- _Requirement A_
Render the records, from their first line up to and including the line with "9: (176, 234)", as a JSON list of strings with one string per line, skipping blank lines and leaving out the pictures.

━━ Passage for review ━━

Nurture competent skills

With advancements in technology, especially in this era of the artificial intelligence revolution, ensuring your organization remains competitive calls for nurturing competent skills within your engineering team.

Naoki pointed out that a company like Google has been able to develop innovative technologies, such as Google Translate, which has remained competitive because of the way it nurtures its engineering team.

Therefore, to thrive and survive the current technological strife, you must ensure your team is sufficiently trained and equipped with top-notch skills to escalate the growth of your company.

Encourage creativity

Building competent skills within your engineering team also requires encouraging creativity. Cultivating a culture of creativity among your team members will give room for new, better ideas to sprout, which will enable you remain relevant in the current competitive tech space.

According to Naoki, “Engineering team members should use their creative energies to combine technologies and create something new”. For example, if they are “AI creators”, as he calls them, they should be capable of innovating to “put something into existence”.

━━━
━━ Given records ━━

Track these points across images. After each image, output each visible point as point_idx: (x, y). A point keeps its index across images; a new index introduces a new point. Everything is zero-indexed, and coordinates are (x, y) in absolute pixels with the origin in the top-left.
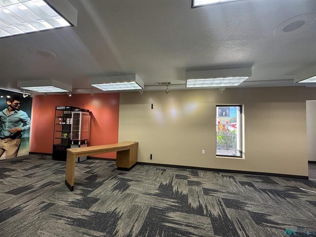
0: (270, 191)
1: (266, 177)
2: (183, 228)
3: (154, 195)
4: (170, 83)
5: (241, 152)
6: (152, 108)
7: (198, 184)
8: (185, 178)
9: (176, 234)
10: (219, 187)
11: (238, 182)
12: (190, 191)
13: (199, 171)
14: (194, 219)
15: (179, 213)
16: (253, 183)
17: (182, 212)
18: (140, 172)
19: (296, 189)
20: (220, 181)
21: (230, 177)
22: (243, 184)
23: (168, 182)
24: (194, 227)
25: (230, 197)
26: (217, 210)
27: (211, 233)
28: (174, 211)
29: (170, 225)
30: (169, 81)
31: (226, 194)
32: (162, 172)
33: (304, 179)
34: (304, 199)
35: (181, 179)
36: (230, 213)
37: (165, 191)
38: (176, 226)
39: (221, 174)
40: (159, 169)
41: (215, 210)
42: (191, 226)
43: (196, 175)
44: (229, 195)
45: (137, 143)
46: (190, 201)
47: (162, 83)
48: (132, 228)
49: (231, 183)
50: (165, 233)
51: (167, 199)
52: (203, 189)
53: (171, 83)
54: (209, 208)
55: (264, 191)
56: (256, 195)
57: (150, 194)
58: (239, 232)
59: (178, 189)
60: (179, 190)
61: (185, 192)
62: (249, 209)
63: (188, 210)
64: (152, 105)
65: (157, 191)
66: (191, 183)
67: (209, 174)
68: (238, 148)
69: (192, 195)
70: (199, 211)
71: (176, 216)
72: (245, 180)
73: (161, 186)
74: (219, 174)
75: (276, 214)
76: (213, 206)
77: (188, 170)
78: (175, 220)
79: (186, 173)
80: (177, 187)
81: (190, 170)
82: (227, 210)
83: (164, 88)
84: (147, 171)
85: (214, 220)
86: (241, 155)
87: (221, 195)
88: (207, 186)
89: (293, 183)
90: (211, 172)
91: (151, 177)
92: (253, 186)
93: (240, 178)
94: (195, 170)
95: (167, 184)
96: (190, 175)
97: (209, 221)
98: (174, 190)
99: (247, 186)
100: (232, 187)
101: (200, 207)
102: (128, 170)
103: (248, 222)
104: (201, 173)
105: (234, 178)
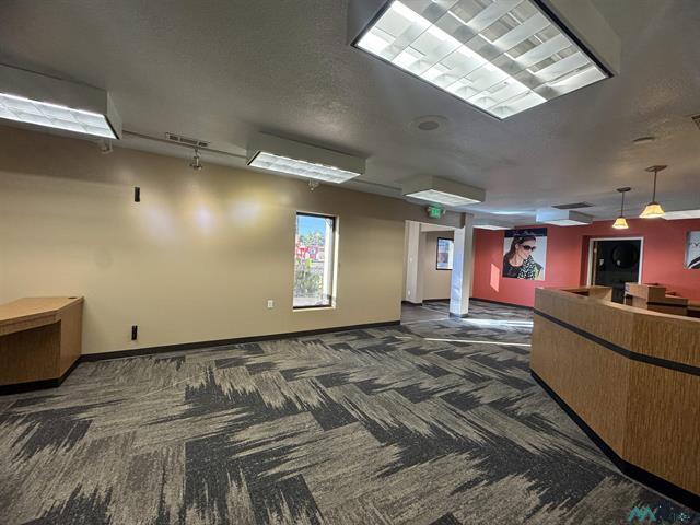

━━━

- _Requirement B_
Write out the entire passage on skills and creativity in engineering teams word for word.

- _Worked solution A_
[
  "Track these points across images. After each image, output each visible point as point_idx: (x, y). A point keeps its index across images; a new index introduces a new point. Everything is zero-indexed, and coordinates are (x, y) in absolute pixels with the origin in the top-left.",
  "0: (270, 191)",
  "1: (266, 177)",
  "2: (183, 228)",
  "3: (154, 195)",
  "4: (170, 83)",
  "5: (241, 152)",
  "6: (152, 108)",
  "7: (198, 184)",
  "8: (185, 178)",
  "9: (176, 234)"
]

- _Worked solution B_
Nurture competent skills

With advancements in technology, especially in this era of the artificial intelligence revolution, ensuring your organization remains competitive calls for nurturing competent skills within your engineering team.

Naoki pointed out that a company like Google has been able to develop innovative technologies, such as Google Translate, which has remained competitive because of the way it nurtures its engineering team.

Therefore, to thrive and survive the current technological strife, you must ensure your team is sufficiently trained and equipped with top-notch skills to escalate the growth of your company.

Encourage creativity

Building competent skills within your engineering team also requires encouraging creativity. Cultivating a culture of creativity among your team members will give room for new, better ideas to sprout, which will enable you remain relevant in the current competitive tech space.

According to Naoki, “Engineering team members should use their creative energies to combine technologies and create something new”. For example, if they are “AI creators”, as he calls them, they should be capable of innovating to “put something into existence”.